Exercise materials: Begin
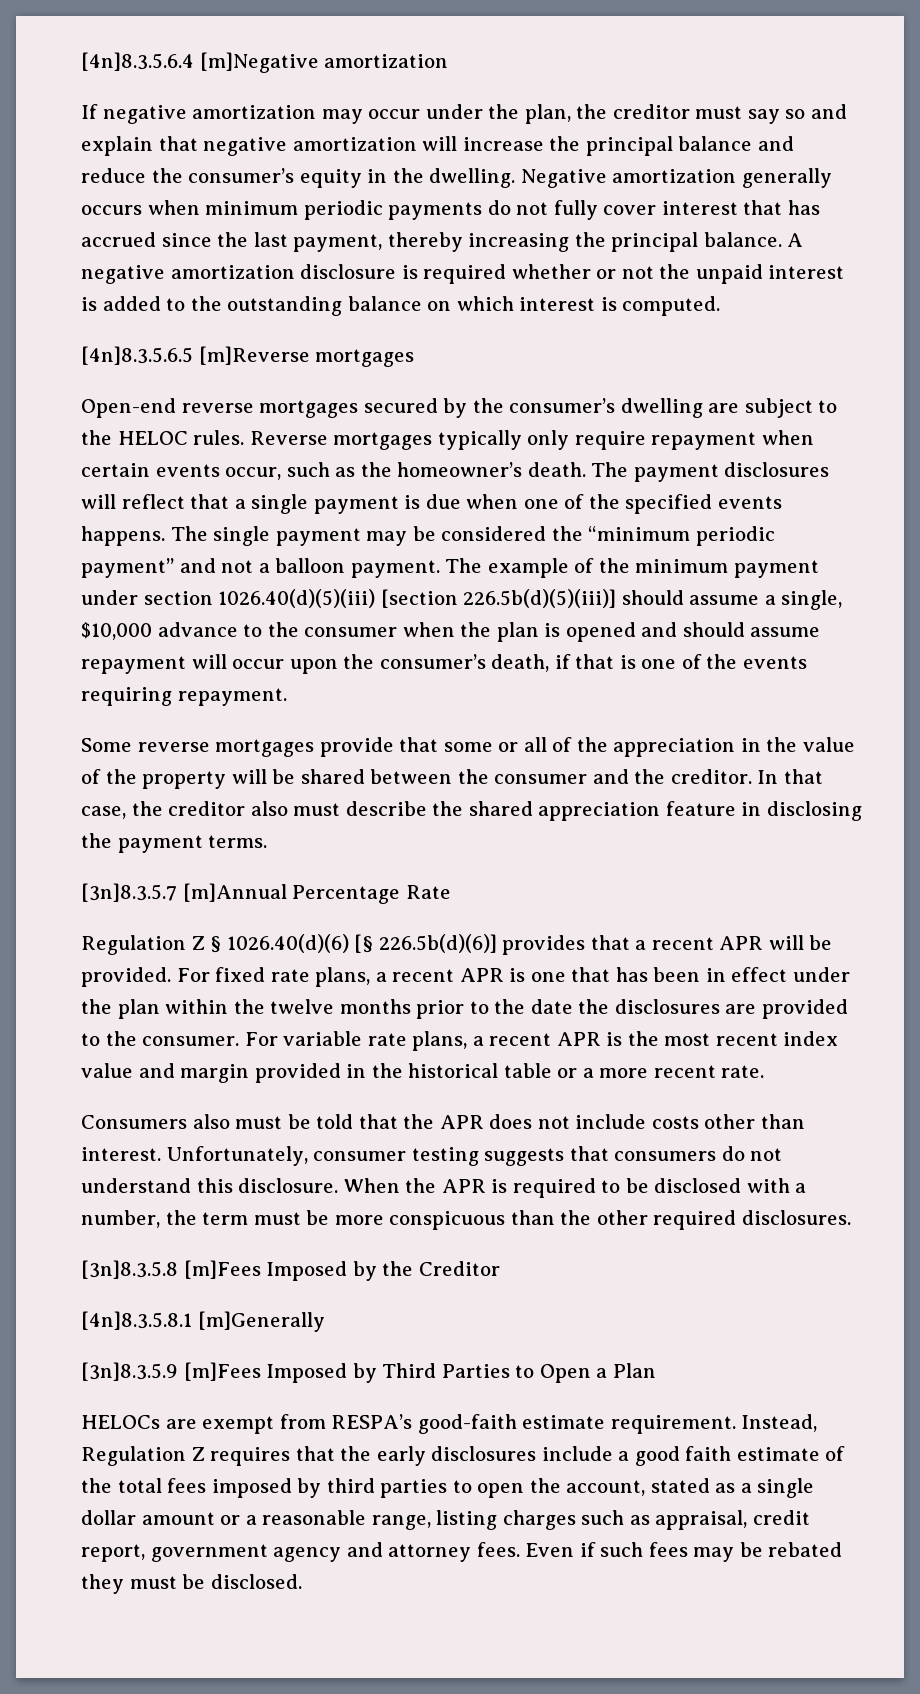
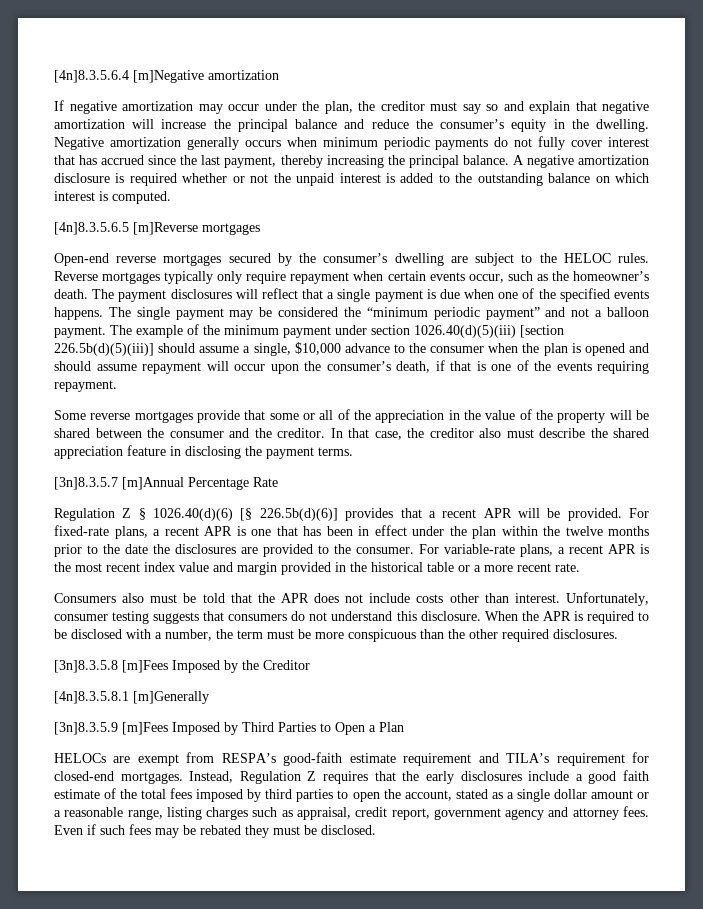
[215,967,310,982] fixed rate -> [54,525,109,536] fixed-rate
[283,1031,407,1046] variable rate -> [444,544,515,554] variable-rate
[610,1415,736,1434] requirement. -> [403,752,649,766] [54,771,183,784] requirement and TILA’s requirement for closed-end mortgages.

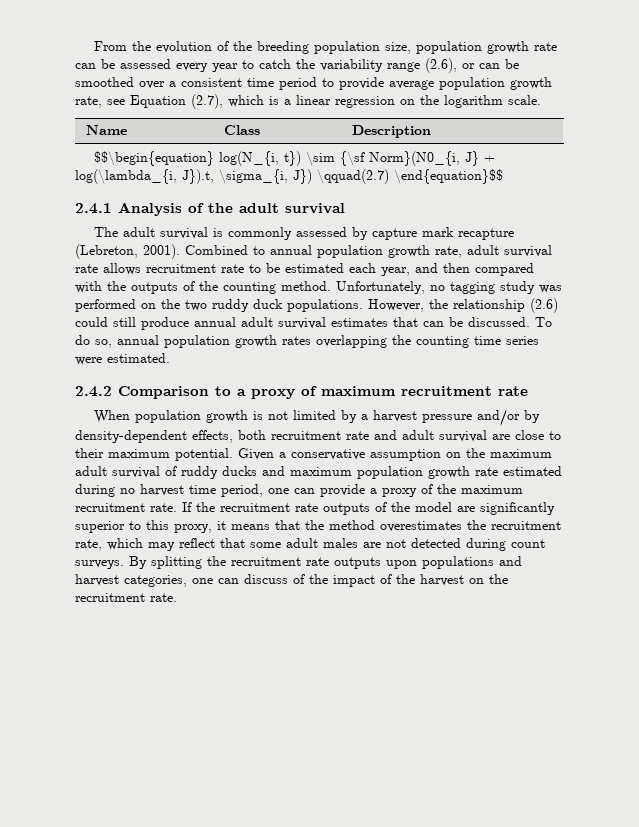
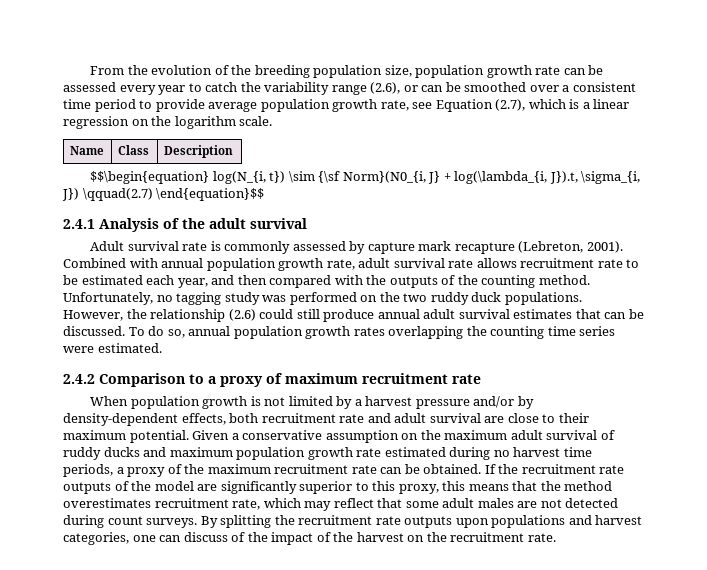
[94,227,209,239] The adult survival -> [90,241,208,251] Adult survival rate
[253,246,265,255] to -> [129,258,158,268] with
[221,484,365,497] period, one can provide -> [63,464,113,477] periods,
[150,503,177,512] rate. -> [351,464,482,474] rate can be obtained.
[217,521,226,530] it -> [442,481,466,491] this
[467,520,486,530] the -> (151, 503) none

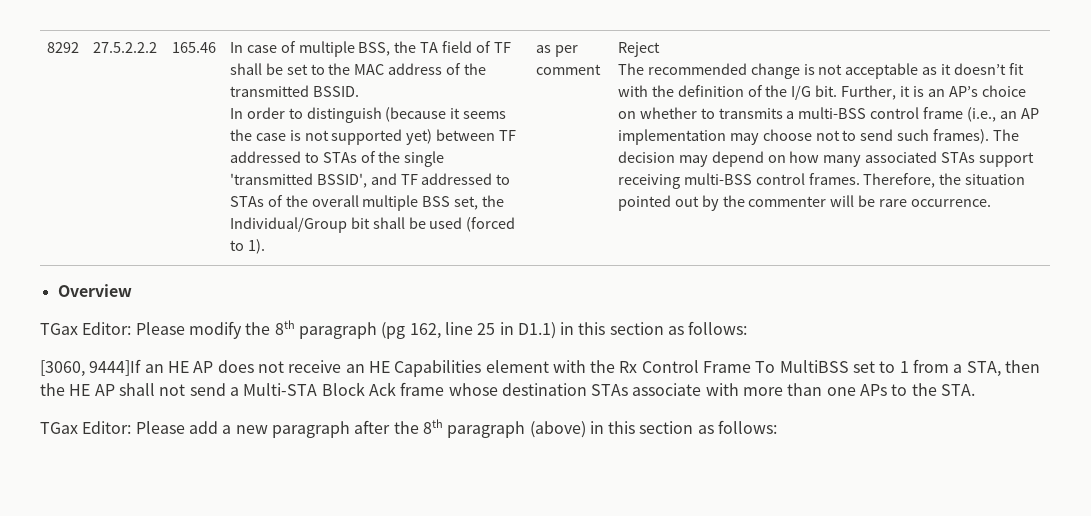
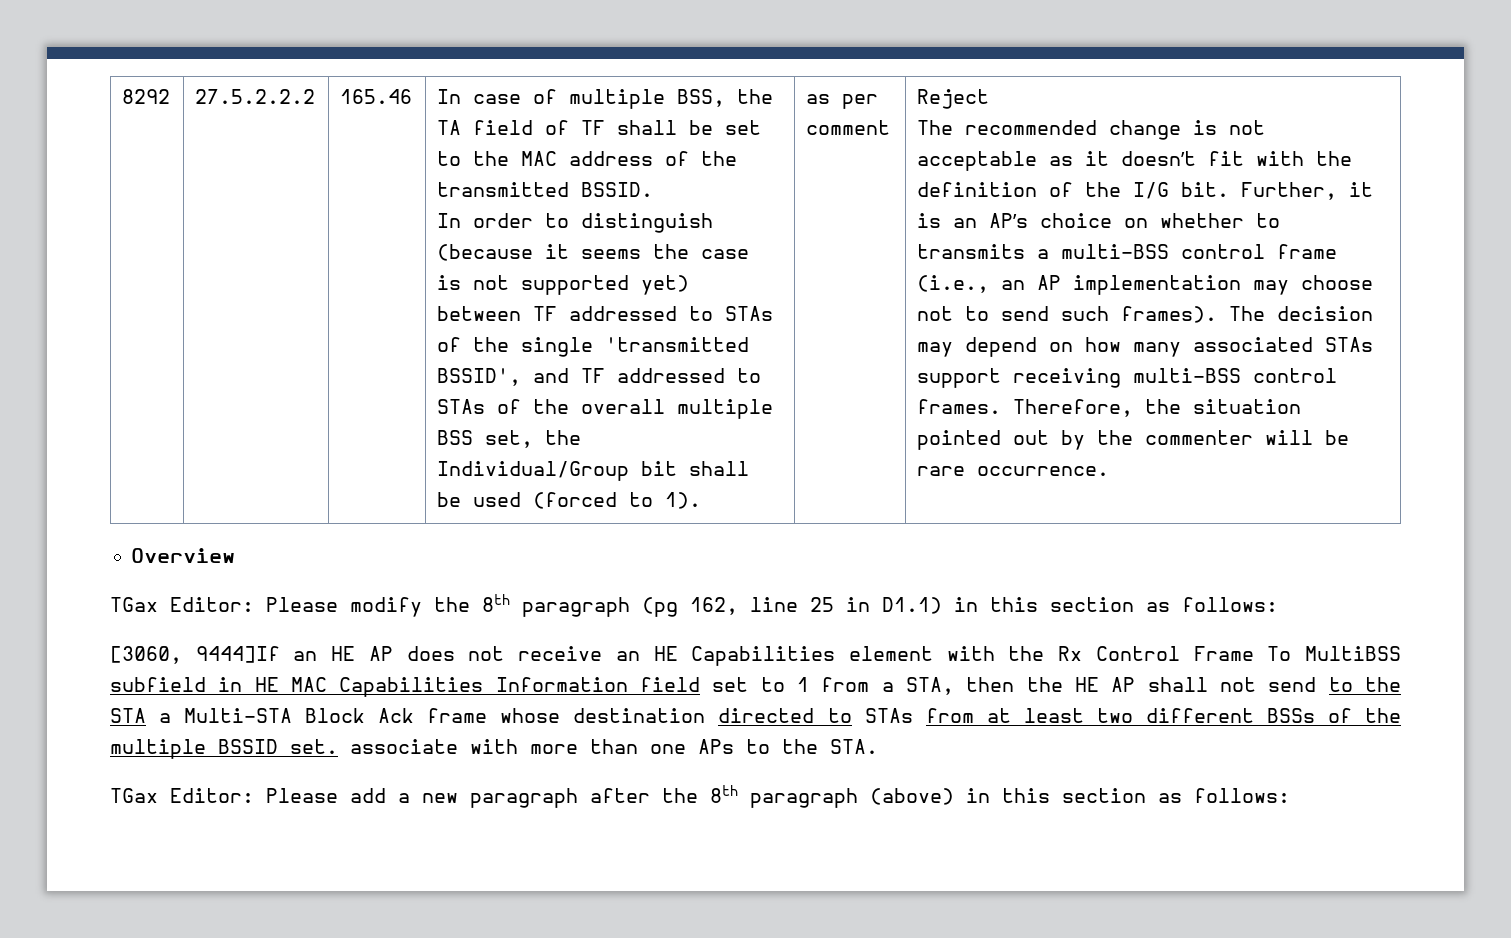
(849, 366) none -> [110,677,701,697] subfield in HE MAC Capabilities Information field
(226, 389) none -> [1328,677,1402,692] [110,708,146,723] to the STA
[591,384,629,396] STAs -> [718,708,1402,723] [110,739,338,759] directed to STAs from at least two different BSSs of the multiple BSSID set.

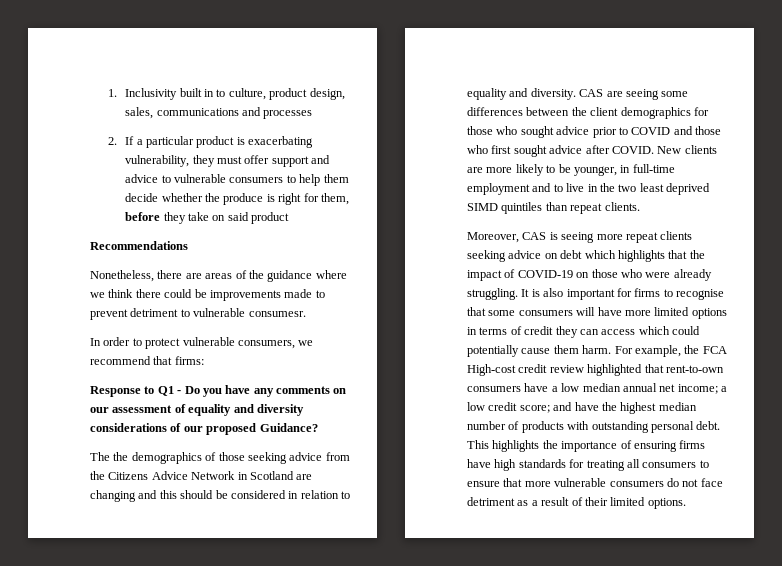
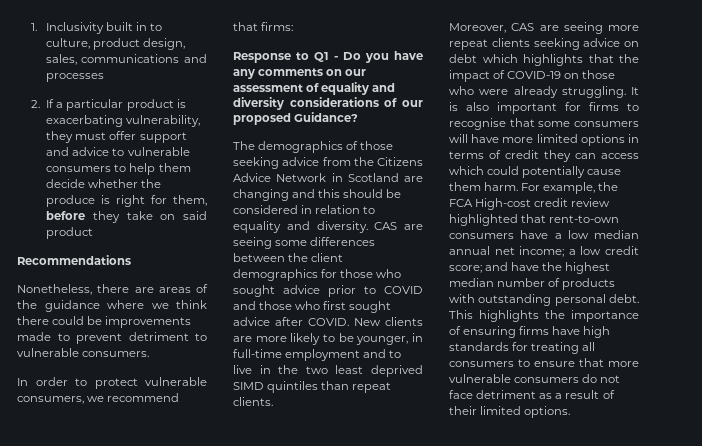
[248,311,306,317] consumesr. -> [82,351,150,357] consumers.
[113,452,129,461] the -> (255, 145) none
[549,232,558,240] is -> [539,25,559,31] are

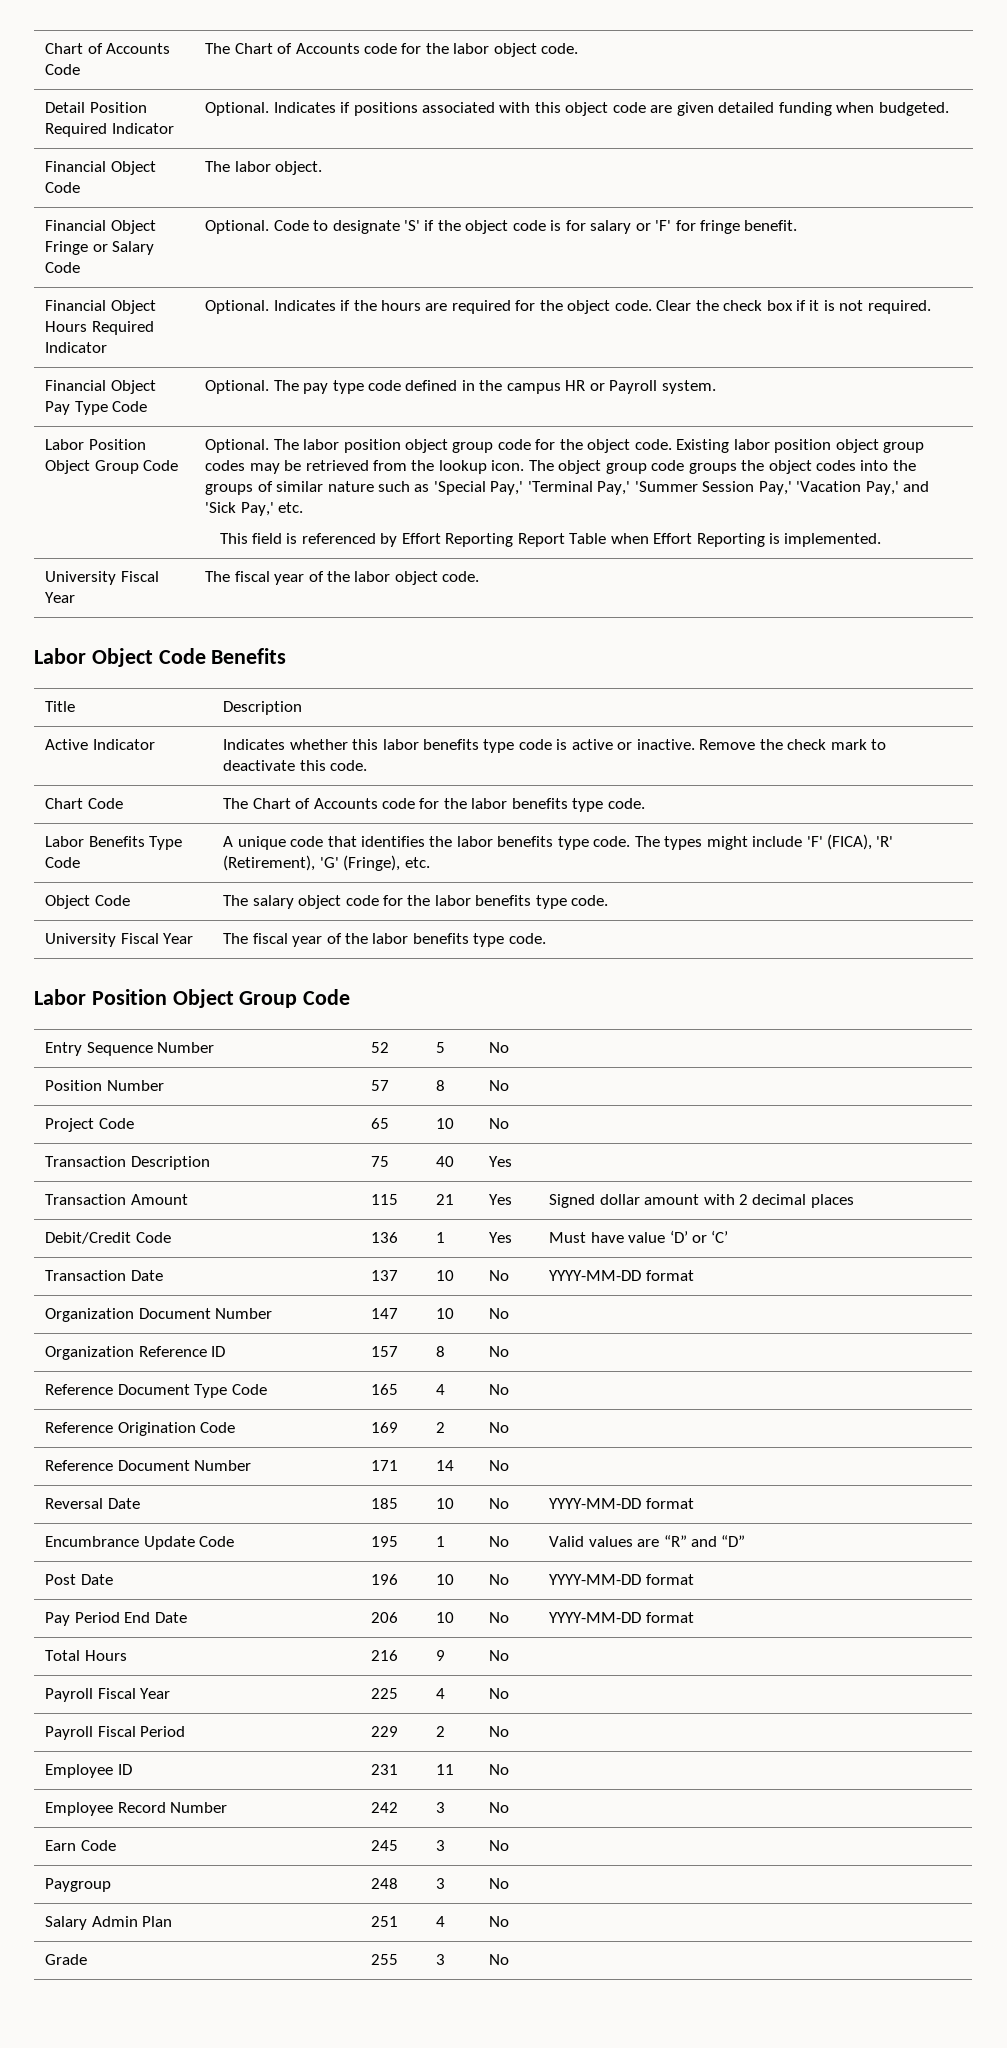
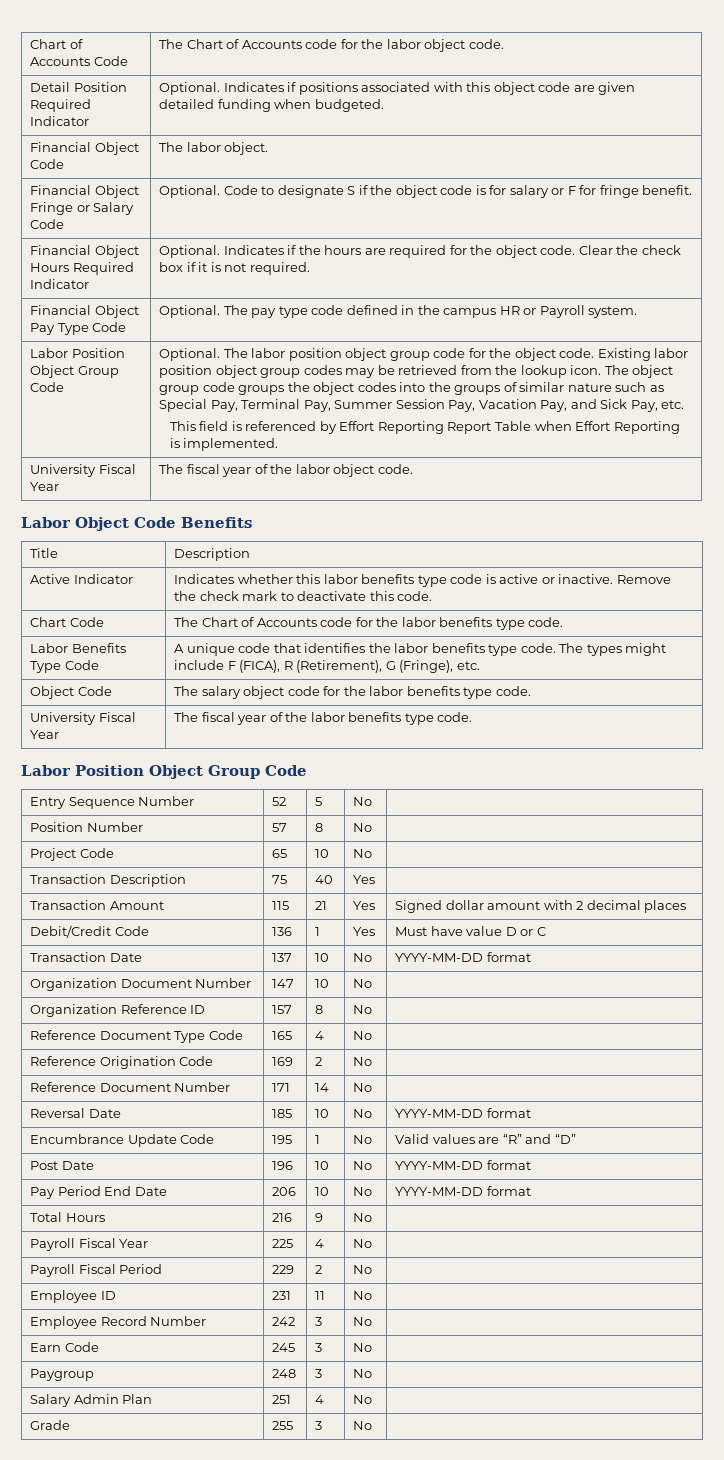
[403,220,420,231] 'S' -> [347,186,356,195] S
[655,220,672,231] 'F' -> [567,186,576,195] F
[433,481,930,495] [205,502,274,516] 'Special Pay,' 'Terminal Pay,' 'Summer Session Pay,' 'Vacation Pay,' and 'Sick Pay,' -> [159,399,658,412] Special Pay, Terminal Pay, Summer Session Pay, Vacation Pay, and Sick Pay,
[806,834,894,850] [223,855,339,871] 'F' (FICA), 'R' (Retirement), 'G' -> [227,660,396,673] F (FICA), R (Retirement), G
[669,1230,729,1243] ‘D’ or ‘C’ -> [505,927,546,936] D or C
Exercise materials: End
From the material above, count the lines that include "none" and give only the total.

4